To complete the square, the coefficient of x must be 1. So we have to factor a -9 out on the right side.

f(x) - 4 = -9[x2 - (5/9)x]

Completing the square involves taking half the middle term's coefficient and squaring it, then adding the result and adjusting the equation accordingly. In this case, half the middle term is 5/18; squaring that gives us 25/324. Not a happy number, but we'll deal with it.

So to complete the square, we have to add 25/324 INSIDE the parentheses on the right side. But because it's inside the parentheses, we aren't really adding 25/324... we're adding -9 • 25/324. So we are actually adding -225/324, or -25/36. Since we are adding this on one side of the equation, we must also add it on the other to keep things balanced.
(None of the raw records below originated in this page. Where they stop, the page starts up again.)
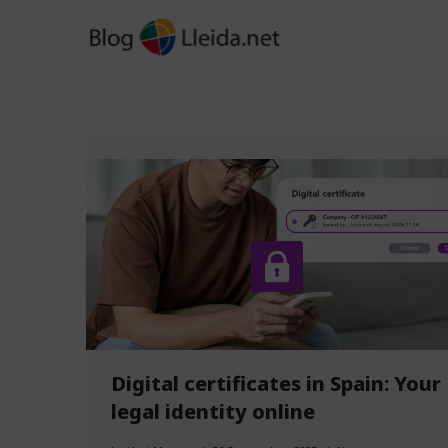
Skip
to
content
Digital certificates in Spain: Your
legal identity online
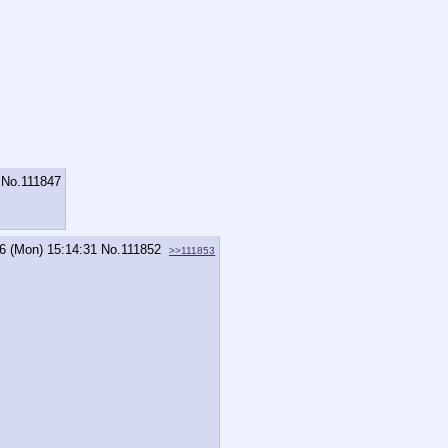
No.
111847
6 (Mon) 15:14:31
No.
111852
>>111853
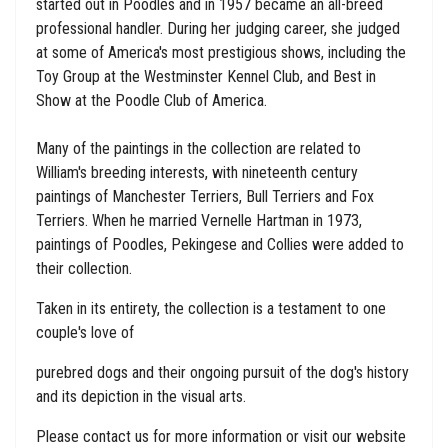
started out in Poodles and in 1957 became an all-breed
professional handler. During her judging career, she judged
at some of America's most prestigious shows, including the
Toy Group at the Westminster Kennel Club, and Best in
Show at the Poodle Club of America.
Many of the paintings in the collection are related to
William's breeding interests, with nineteenth century
paintings of Manchester Terriers, Bull Terriers and Fox
Terriers. When he married Vernelle Hartman in 1973,
paintings of Poodles, Pekingese and Collies were added to
their collection.
Taken in its entirety, the collection is a testament to one
couple's love of
purebred dogs and their ongoing pursuit of the dog's history
and its depiction in the visual arts.
Please contact us for more information or visit our website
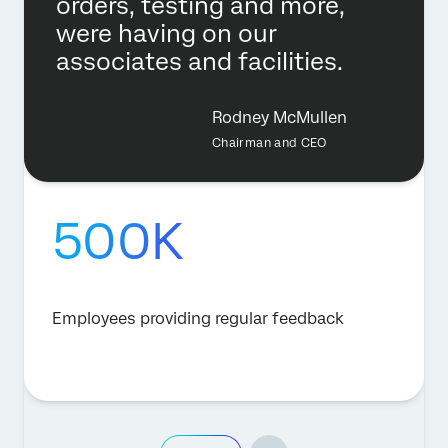
orders, testing and more,
were having on our
associates and facilities.
Rodney McMullen
Chairman and CEO
500K
Employees providing regular feedback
So...

f(x) - 4 -25/36 = -9[x2 - (5/9)x + 25/324]

Factoring the right side and combining constants on the left....

f(x) - 169/36 = -9[x2 - (5/18)]2

Moving the constant back over, we have...

f(x) = -9[x2 - (5/18)]2 + 169/36.

Our vertex therefore is (5/18, 169/36).

Now, since you only had to find the x-coordinate, you could really stop when you think about half the middle term with the -9 factored out. In other words, once I see that the middle term is -5/9, I can tell that the x-coordinate is 5/18 because I know the added constant inside the factored parentheses will be half that middle term. But it's good to see the whole thing for a full understanding.